**Article**
** Begin **

While dealing with the aspect of multiplicand, the Court stated that in ascertainment of the multiplicand many factors have to be put into the scales to evaluate the contingencies of the future.

 

5. The case of Susamma Thomas2 arose out of the 1939 Act and the appeal was decided by this Court on January 6, 1993. The 1939 Act stood repealed by the Motor Vehicles Act, 1988 (for short, ‘the 1988 Act’). After decision of this Court in Susamma Thomas2 , the 1988 Act was amended and, inter alia, Section 163A was inserted along with the Second Schedule w.e.f. November 14, 1994. Vide Section 163A, the special provisions with regard to payment of compensation on structured formula basis were introduced in the 1988 Act and the Second Schedule provided for compensation for third party fatal accident/injury cases claims. Under the Second Schedule, the maximum multiplier could be upto 18 and not 16 as was laid down in Susamma Thomas2 . In U.P. State Road Transport Corporation and Ors. v. Trilok Chandra and Ors.3, a three- Judge Bench of this Court considered change in statutory provisions, particularly, insertion of Section 163A and Second Schedule in the 1988 Act and observed thus :

“17. The situation has now undergone a change with the enactment of the Motor Vehicles Act, 1988, as amended by Amendment Act 54 of 1994. The most important change introduced by the amendment insofar as it relates to determination of compensation is the insertion of Sections 163-A and 163-B in Chapter XI entitled “Insurance of Motor Vehicles against Third Party Risks”. Section 165-A begins with a non obstante clause and provides for payment of compensation, as indicated in the Second Schedule, to the legal representatives of the deceased or injured, as the case may be. Now if we turn to the Second Schedule, we find a table fixing the mode of calculation of compensation for third party accident injury claims arising out of fatal accidents. The first column gives the age group of the victims of accident, the second column indicates the multiplier and the subsequent horizontal figures indicate the quantum of compensation in thousand payable to the heirs of the deceased victim. According to this table the multiplier varies from 5 to 18 depending on the age group to which the victim belonged. Thus, under this Schedule the maximum multiplier can be up to 18 and not 16 as was held in Susamma Thomas case.”

** End **

**Tasks**
[a] In the passage on motor accident compensation, on what date did the Court decide the appeal in the Susamma Thomas case?
[b] Carry on writing the passage on motor accident compensation, picking up after its final sentence.
The lines that come next have nothing to do with the passage on motor accident compensation.

**Source excerpt**
** Begin **

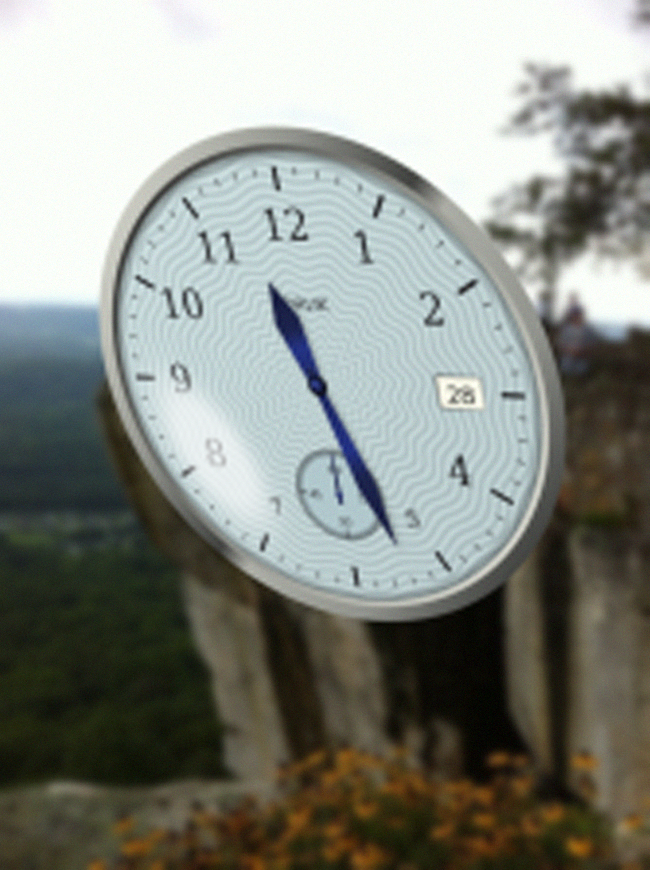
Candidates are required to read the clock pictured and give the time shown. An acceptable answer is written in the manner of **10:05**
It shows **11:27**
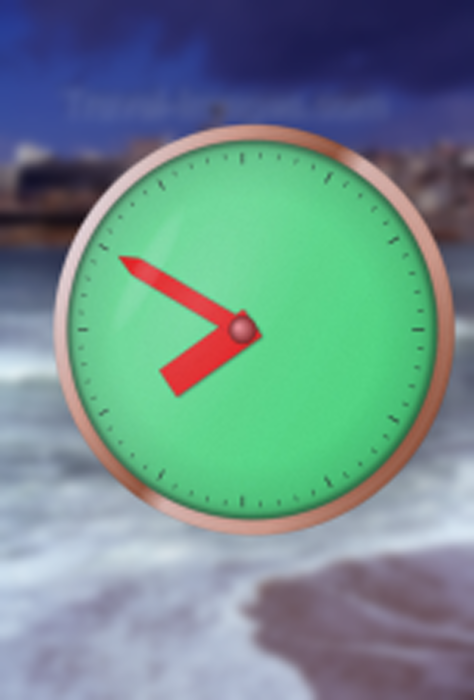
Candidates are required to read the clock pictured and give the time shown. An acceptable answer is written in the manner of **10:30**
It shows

** End **

**Responses per task**
[a] January 6, 1993.

[b]
 

6. The short question presented in this appeal is whether the High Court was in error in reducing by 1/3rd the compensation assessed after ascertainment of multiplicand capitalized with the multiplier of 16. But before we pass to the above question, we may notice two recent decisions of this Court, namely, (1) Sarla Verma (Smt.) & Ors., v. Delhi Transport Corporation & Anr.4 and (2) Reshma Kumari & Ors. v. Madan Mohan & Anr.5 In the case of Sarla Verma4, a two- Judge bench of this Court considered Susamma Thomas2 and Trilok Chandra3; few other decisions, namely, Abati Bezbaruah v. Geological Survey of India6; Fakeerappa & Anr. v. Karnataka Cement Pipe Factory & Ors.7; T.N. State Transport Corpn. Ltd. v. S. Rajapriya & Ors.8; New India Assurance Co. Ltd. v. Charlie & Anr.9; U.P.State Road Transport Corpn. v. Krishna Bala & Ors.10 and Oriental Insurance Co. Ltd. v. Meena Variyal & Ors.11 and also two English decisions – namely; Davies & Anr. v. Powell Duffryn Associated Collieries Ltd.12 and Nance v. British Columbia Electric Railway Co. Ltd.13 and laid down certain principles relating to assessment of compensation in cases of death. While dealing with the aspect of future prospects, in paragraph 24 of the Report, it was stated as follows:-

“In Susamma Thomas [(1994) 2 SCC 176] this Court increased the income by nearly 100%, in Sarla Dixit [(1996) 3 SCC 179] the income was increased only by 50% and in Abati Bezbaruah [(2003) 2 SCC 148] the income was increased by a mere 7%. In view of the imponderables and uncertainties, we are in favour of adopting as a rule of thumb, an addition of 50% of actual salary to the actual salary income of the deceased towards future prospects, where the deceased had a permanent job and was below 40 years. (Where the annual income is in the taxable range, the words “actual salary” should be read as “actual salary less tax”). The addition should be only 30% if the age of the deceased was 40 to 50 years. There should be no addition, where the age of the deceased is more than 50 years. Though the evidence may indicate a different percentage of increase, it is necessary to standardise the addition to avoid different yardsticks being applied or different methods of calculation being adopted. Where the deceased was self-employed or was on a fixed salary (without provision for annual increments, etc.), the courts will usually take only the actual income at the time of death. A departure therefrom should be made only in rare and exceptional cases involving special circumstances.”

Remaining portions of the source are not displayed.